1940年にソ連が綿花のために大規模な工事で湖の水を抜き、1950年には運河を作り、湖は干上がった。湖はだんだん小さくなり、魚の住めない湖となる。一晩に10センチも水位が下がり、逃げそこなった船が屍(しかばね)のように点在する。湖のうちの200キロ×300キロくらいが干上がり、今はほんのわずか。これは20世紀最大の自然破壊である。
■村上 由希子(フェルト作家)
羊の毛を重ね湯と石鹸で布状に固めるWet feltと、もう一つ針でからめ硬化させるneedle feltの2つの技法により、絵画のような色彩と彫刻のようなフォルムを生み出す。日本には自分の意識外のところで働く直感やおさえる事のできない感情を、虫の仕業とする言葉がいくつもある。たとえば「疳の虫」「虫の知らせ」など。その人間の中にある感情や住む虫をテーマにフェルトで表現している。
■住谷 夢幻(岡田 芳保)
今から73年前のこと、東京から100キロ離れた夢幻氏の家は、自宅近くに隠しておいた飛行機と共にすべて戦争で焼かれてしまったそうです。夢幻氏が8歳のときのことでした。彼は成長して詩や書画の作家となりましたが、その幼少期の体験や民族の歴史、原爆、東日本大震災、世界の文明、歴史的事件などを作品に織り交ぜて表現しています。

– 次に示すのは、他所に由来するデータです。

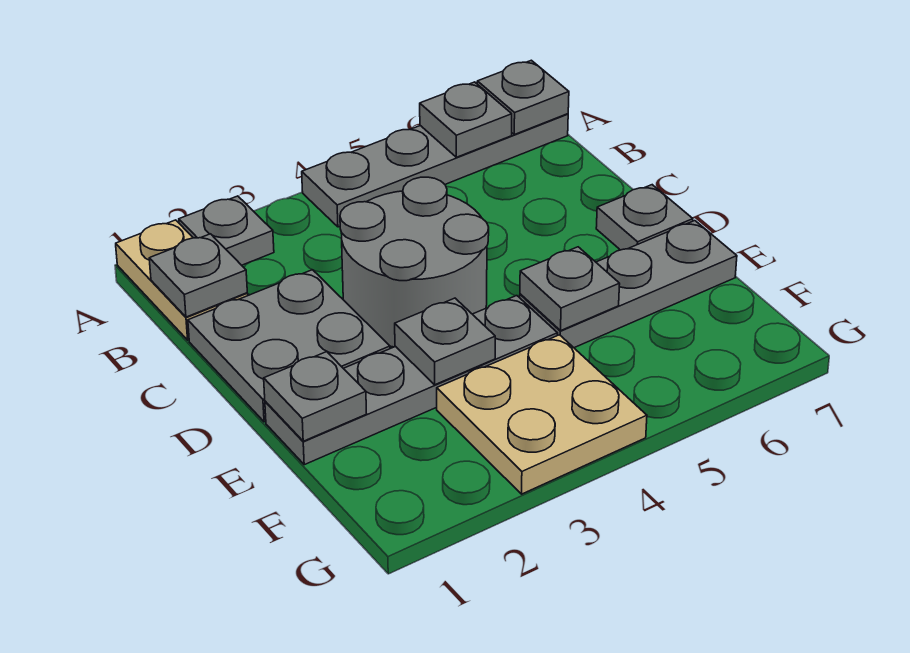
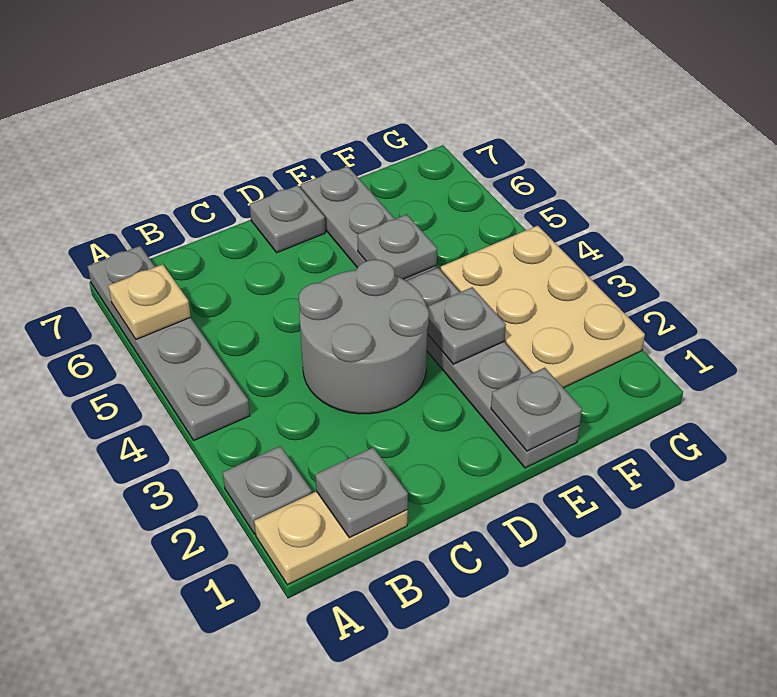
grey plate A6 level 2 -> tan plate A6 level 2
grey plate A7 level 2 -> none
grey plate C1:D2 level 1 -> none
tan plate F3:G4 level 1 -> tan plate F2:G4 level 1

今回ウズベキスタンにある、故平山郁夫先生のお作りになった「平山郁夫文化のキャラバンサライ」内のギャラリーにおいて60メートルもの夢幻氏の作品を展示(4月19日~24日)いたしました。ギャラリーの壁面いっぱいに、怒り、悲しみ、人間の歴史や詩が綴られていて圧巻でした。ウズベキスタンの文化大臣も来られていろいろ質問をされました。近頃ますます日本との関係が深いウズベキスタンにて、人類の平和を願うアートを展示し、日本とウズベキスタンの良き交流ができました。